§ **Description of the task**
Please output the listing below character for character and omit the images.

§ **Extracted entries**
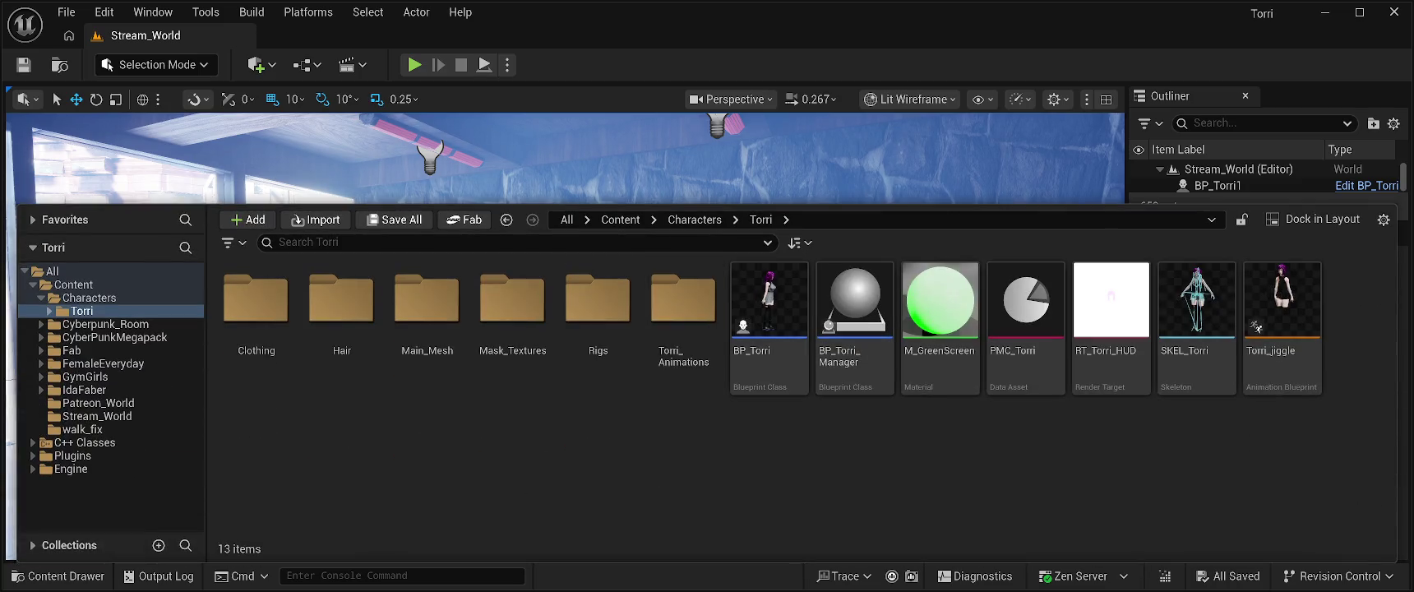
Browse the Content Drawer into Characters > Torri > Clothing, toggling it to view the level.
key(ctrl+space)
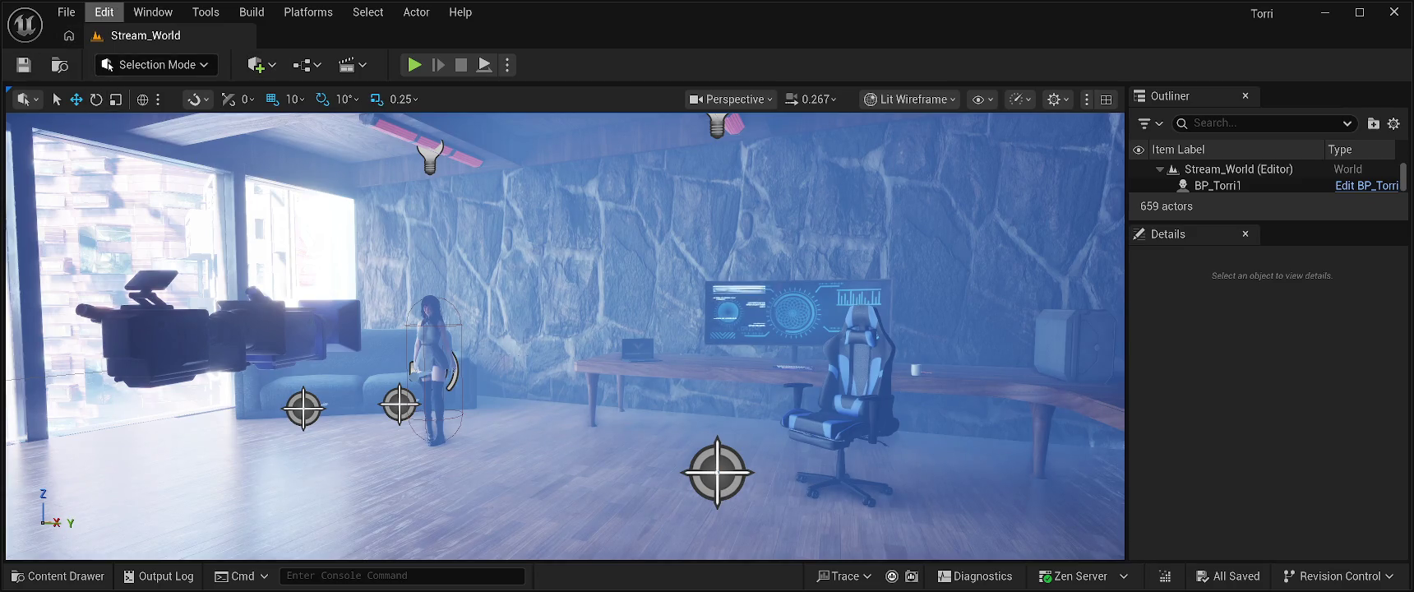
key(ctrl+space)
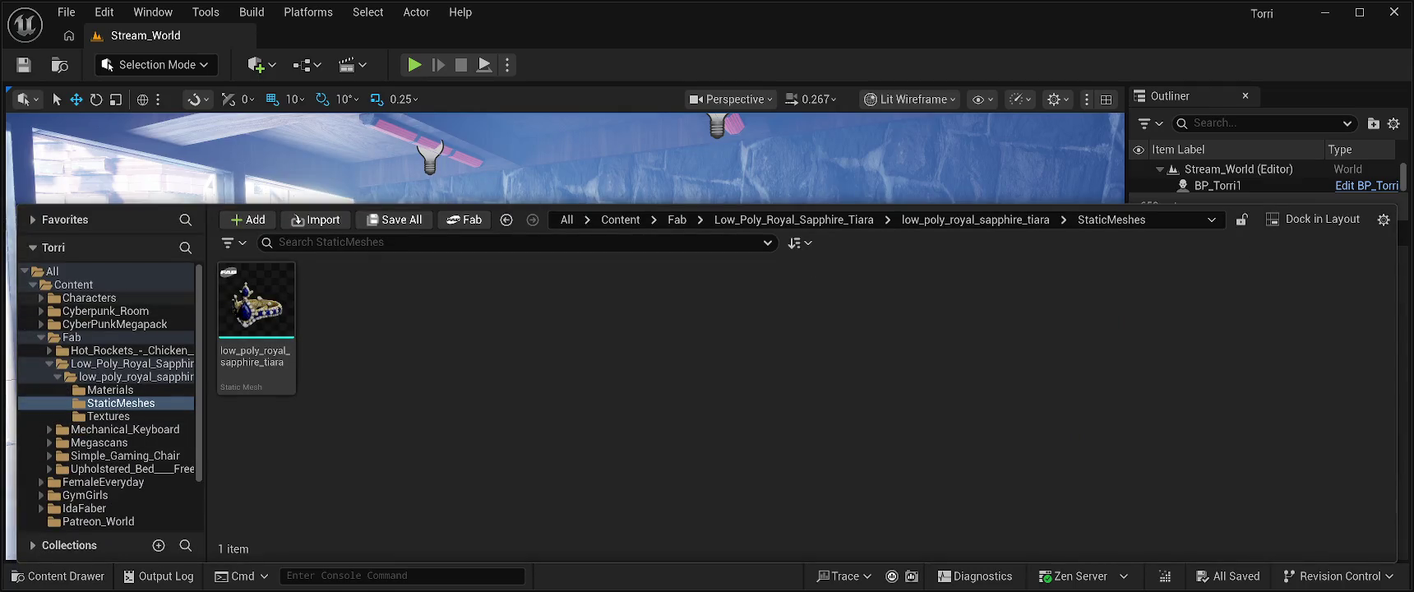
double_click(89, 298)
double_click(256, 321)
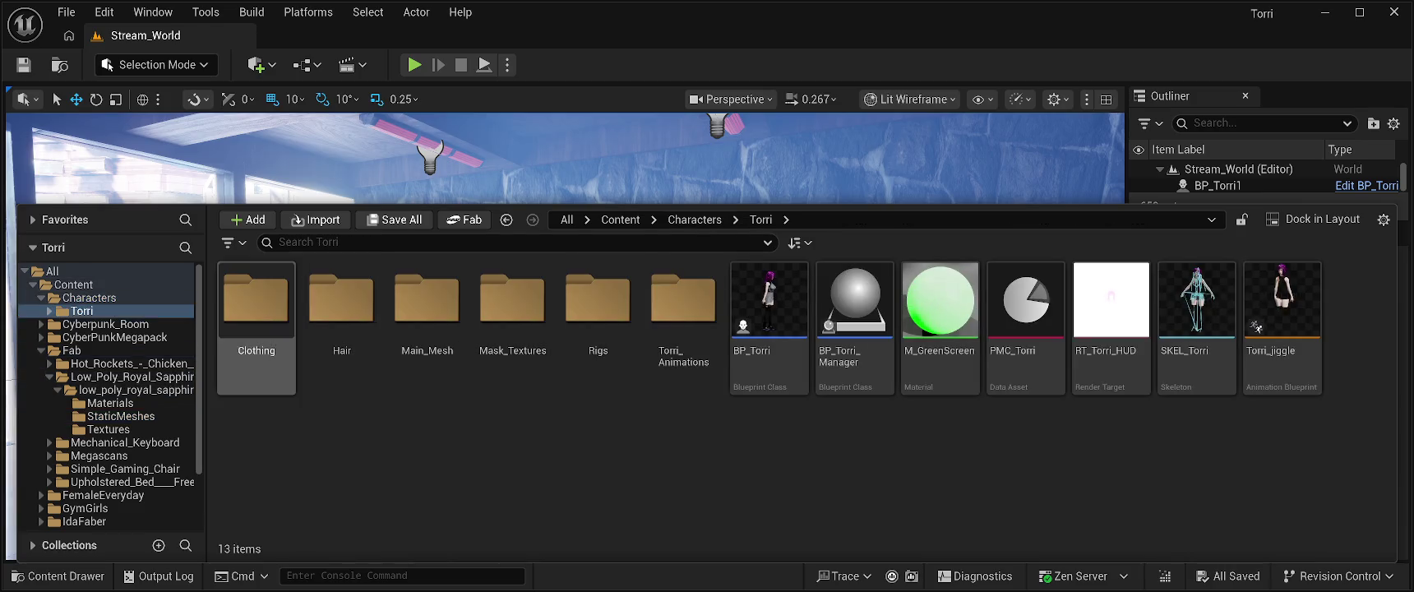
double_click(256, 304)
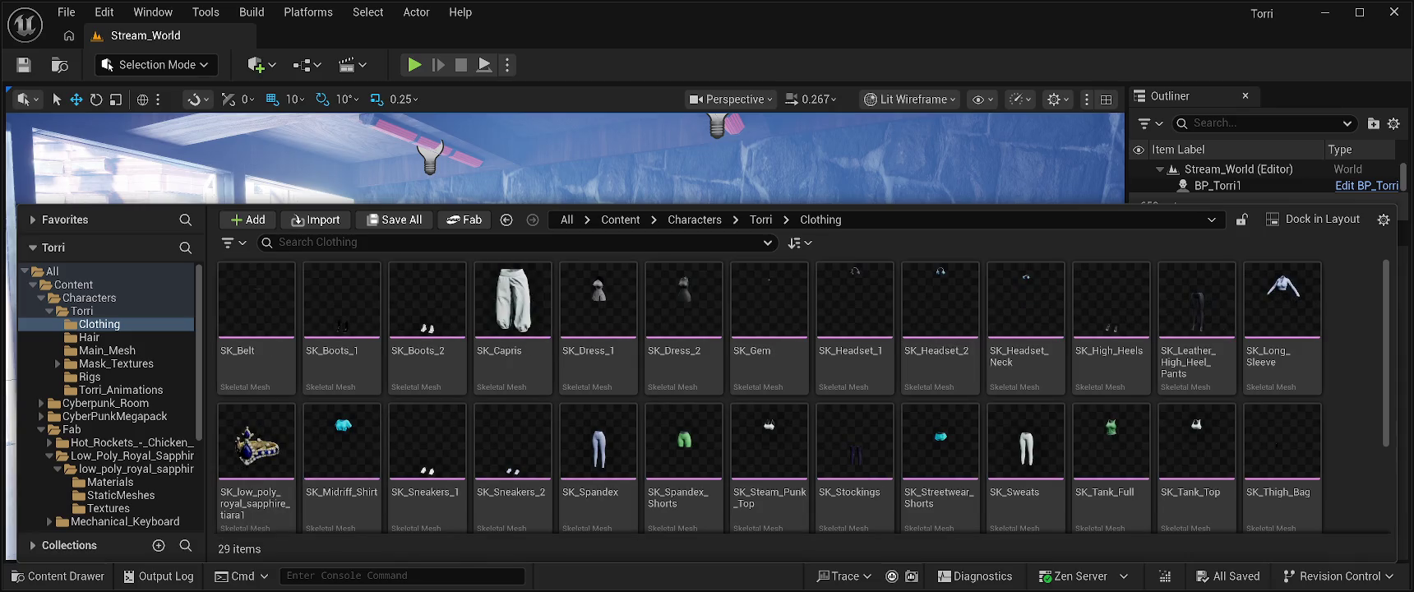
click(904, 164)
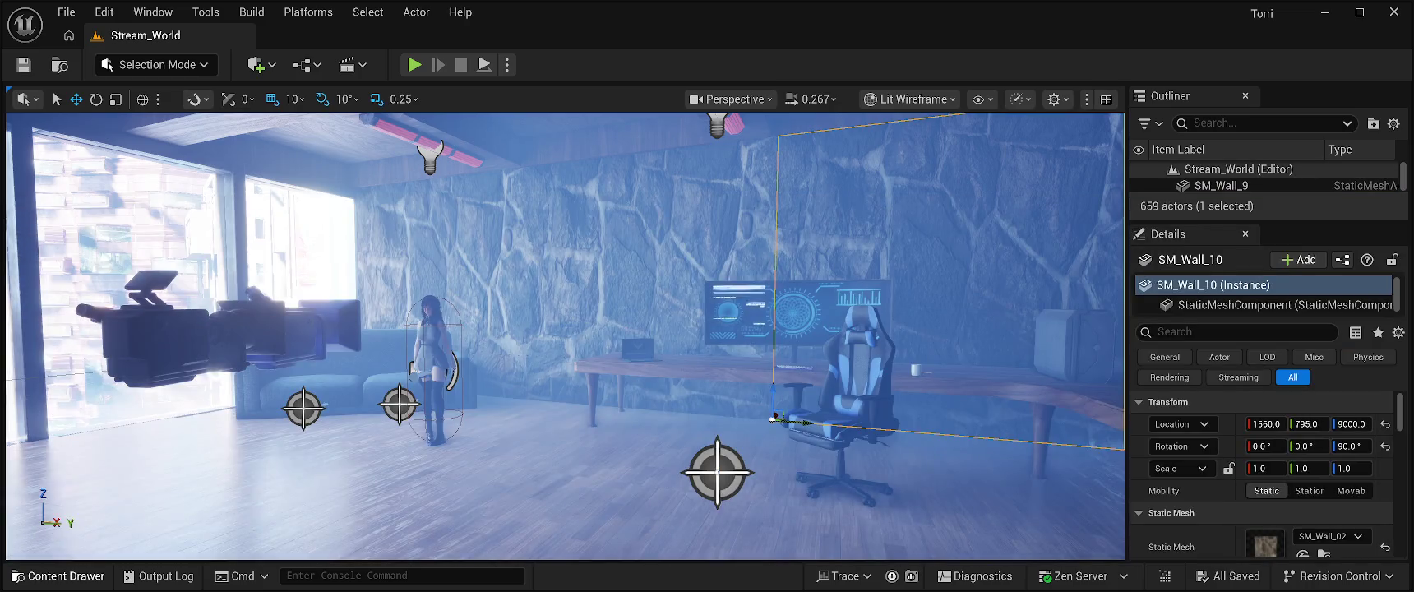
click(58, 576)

§ **Task answer**
Browse the Content Drawer into Characters > Torri > Clothing, toggling it to view the level.
key(ctrl+space)
key(ctrl+space)
double_click(89, 298)
double_click(256, 321)
double_click(256, 304)
click(904, 164)
click(58, 576)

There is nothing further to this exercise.